As Stony Man Farm's liaison with the Pentagon, with CIA headquarters, and with the White House, Harold Brognola had done his share of worrying since Mack Bolan's "new war" had commenced three missions ago. There was no way around it. Worrying just had to be a way of life when yours was a desk job and it was your best buddy out there in the field taking on the hairiest missions anybody could throw at him.

This latest task, the one Brognola had dropped in Striker's lap before the guy's heels had even cooled from his last assignment, was no exception.

A crack paramilitary assassination team: that's what Striker was out there taking on tonight. These dudes who intended to hit Nazarour were the absolute best in the business. Their record was proof enough of that. They had traveled the globe, systematically terminating "with extreme prejudice" those who had been marked for death by Iran's kangeroo-styled "holy courts." And now they were reportedly here in Washington, in Bolan's backyard. No exotic locales this time. No jumping on board a jet for some foreign trouble spot. It was all going down less than one hundred miles up the pike in sedate, upper-class Potomac.

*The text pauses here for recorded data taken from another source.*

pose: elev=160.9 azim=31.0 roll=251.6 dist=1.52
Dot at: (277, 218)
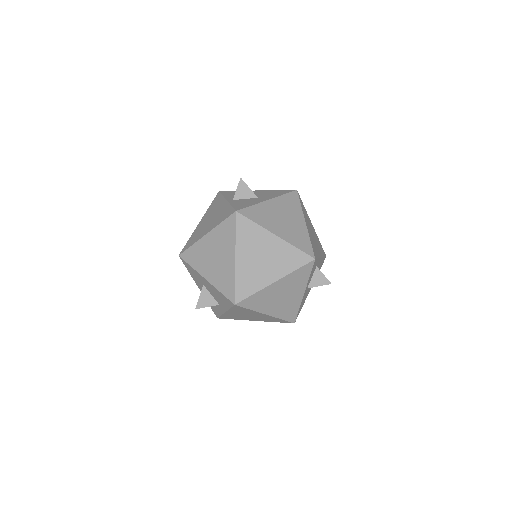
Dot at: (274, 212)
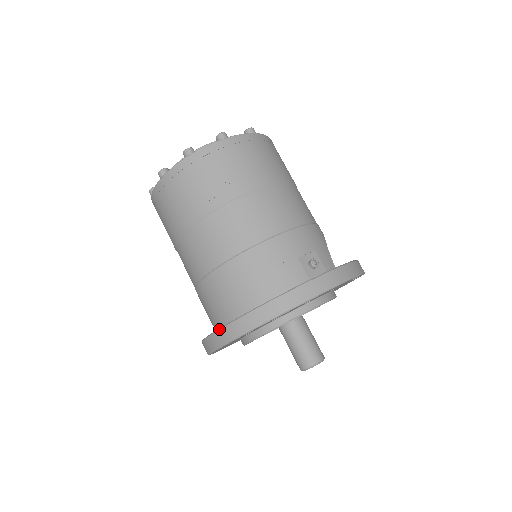
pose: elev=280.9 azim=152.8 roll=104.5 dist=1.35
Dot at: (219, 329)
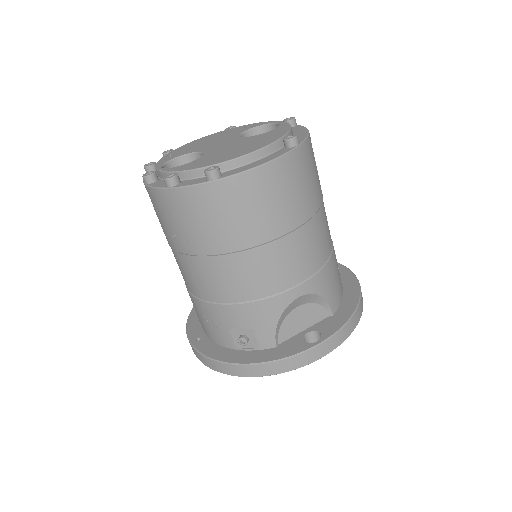
Dot at: (188, 316)
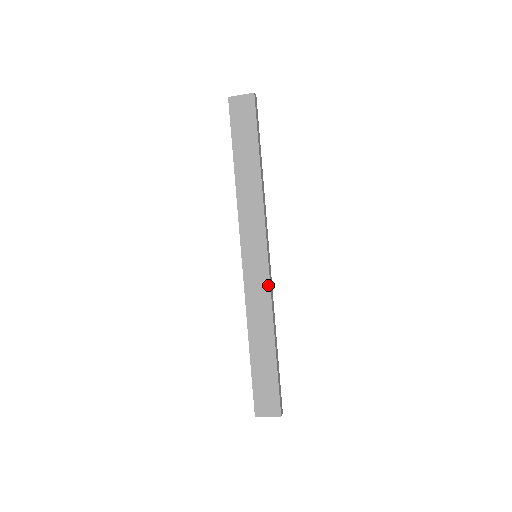
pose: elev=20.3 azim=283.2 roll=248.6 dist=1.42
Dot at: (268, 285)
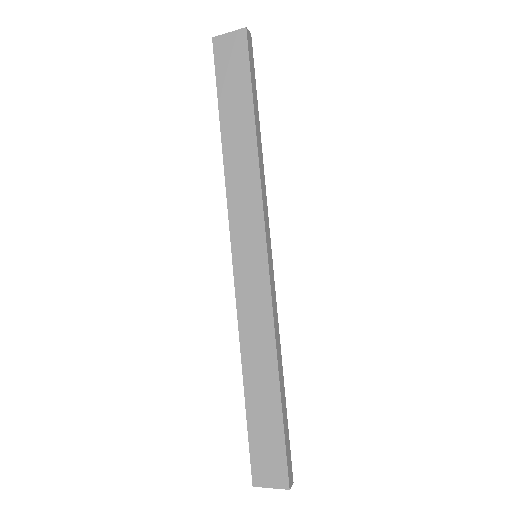
Dot at: (268, 296)
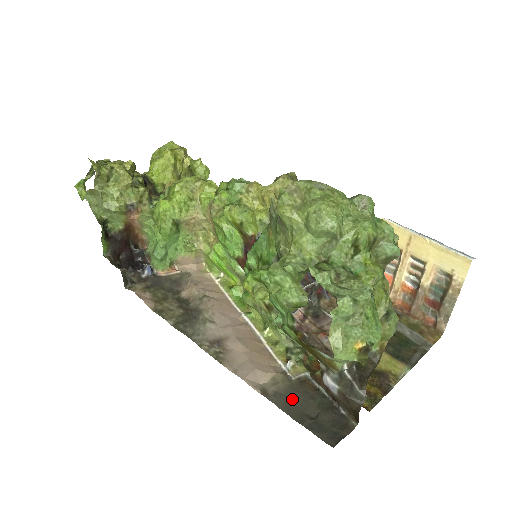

Yet it could be the toughest mission of Bolan's new career if this hit team was even half as good as their record indicated, and Brognola had to acknowledge inwardly, glumly, that they were that good. Bolan was out there tonight — a bone-weary man still drained from his previous mission, which had concluded only hours ago — and he was going up against a disciplined unit, each man of which would be Bolan's equal in combat training and skills.

Fourteen of the bastards! And they would not be bone weary. Bet on that: they would not be tired. They would be open for business. There was no telling how or when they would strike. Each previous hit had been different, under different circumstances, with no discernible M.O.

Yeah. Tonight Potomac would see one shit of a firefight. Of that, Hal Brognola was certain.

Damn Nazarour! A good man was out there risking his life because of that Iranian jackal. How had Nazarour been allowed into the country in the first place? Or rather, whose palms had been greased? When this thing was over and he had a few spare seconds to breathe, Brognola promised himself that he would find out. Sure, there was a good reason for Striker to be out there tonight. A damn good reason, the way things stood now. This hit team had to be stopped.

Brognola fired the cigar jutting from the corner of his mouth. He glanced at his watch. Ten-fifty-nine. The team was going to hit within the next seven and a half hours. Before dawn. That was the one thing the previous hits did have in common: Karim Yazid and his men preferred night work.

April walked into the room, interrupting Brognola's thoughts. She was carrying two cups of coffee.

She handed one to Hal. "Nothing new out of Tehran," she reported. "Except positive confirmation from an additional source that the attempt is scheduled for tonight. Yazid's team caught a flight to Paris out of Tehran yesterday morning, just as our first source reported."

Brognola grunted. "And at Paris they separated, picked up their phony ids, and caught separate flights into the States, to rendezvous somewhere in the D.C. area — It's easy to backtrack after the fact."

"You're really upset, Hal," April said. "What is it? Bad news?"

"I don't know." Hal was scowling at the phone in front of him. "I got a call from Abbas Rafsanjani ten minutes ago. As of then, Striker hadn't shown up at Potomac yet."

"He must've run into something between here and there." April's voice was carefully emotionless, concealing the ache that had begun to gnaw at her.

"I hope it's some sort of a lead," said Brognola, not looking at April. "It can't be the enemy. Tehran has no pipeline into Stony Man. To waylay him, they'd have to know where Striker was coming from. They don't know that. And we didn't get the mission data ourselves until two hours ago."